## BRIEF
Go line by line through the records below. Copy whichever lines contain the string "dash".

## INPUT DATA
* * * * * * *
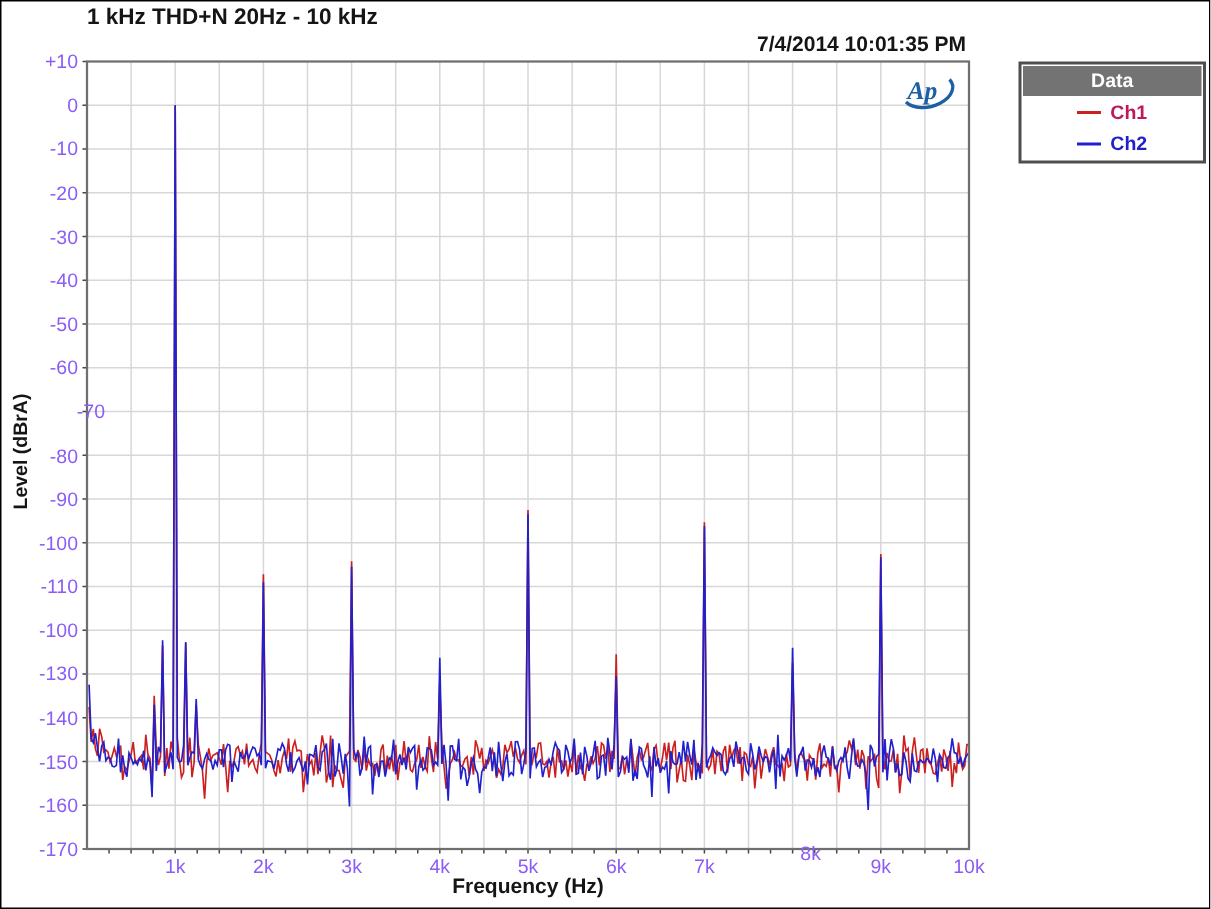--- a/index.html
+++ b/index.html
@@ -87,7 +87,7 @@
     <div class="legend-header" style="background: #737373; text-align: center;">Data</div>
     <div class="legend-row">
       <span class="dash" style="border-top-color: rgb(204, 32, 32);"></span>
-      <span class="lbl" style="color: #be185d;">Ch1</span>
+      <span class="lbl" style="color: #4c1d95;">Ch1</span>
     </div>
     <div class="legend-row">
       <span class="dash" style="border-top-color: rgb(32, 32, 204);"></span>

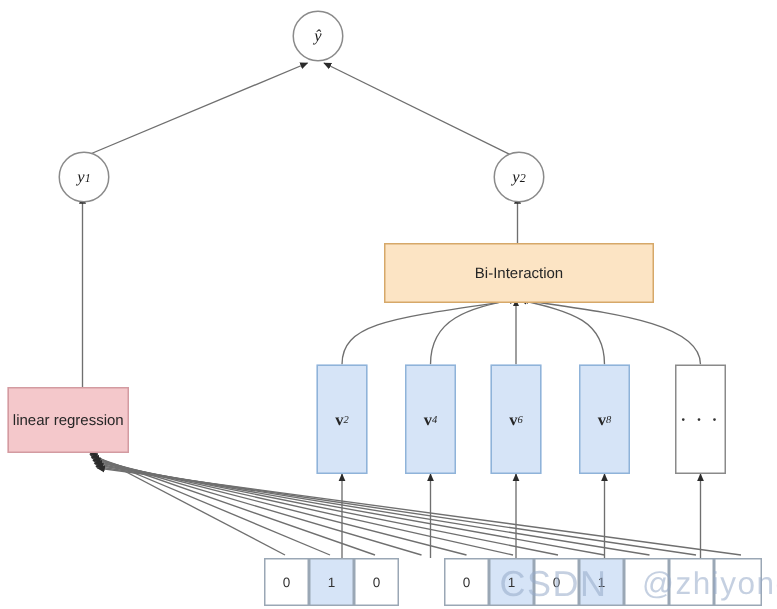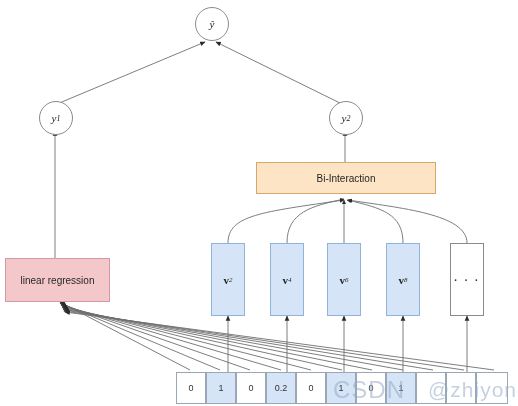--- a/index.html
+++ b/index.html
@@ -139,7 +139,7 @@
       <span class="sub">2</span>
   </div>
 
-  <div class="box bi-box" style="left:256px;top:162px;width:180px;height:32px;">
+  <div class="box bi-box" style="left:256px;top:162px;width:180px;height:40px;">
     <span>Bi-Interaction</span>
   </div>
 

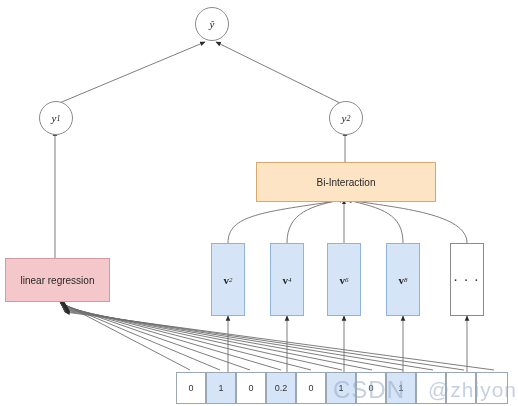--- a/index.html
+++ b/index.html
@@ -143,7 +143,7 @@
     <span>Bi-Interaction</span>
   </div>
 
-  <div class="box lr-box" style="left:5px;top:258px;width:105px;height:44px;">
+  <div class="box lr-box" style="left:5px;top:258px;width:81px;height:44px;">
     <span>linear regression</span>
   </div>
* * * * * * *
## TASK RESULT
       <span class="dash" style="border-top-color: rgb(204, 32, 32);"></span>
       <span class="dash" style="border-top-color: rgb(32, 32, 204);"></span>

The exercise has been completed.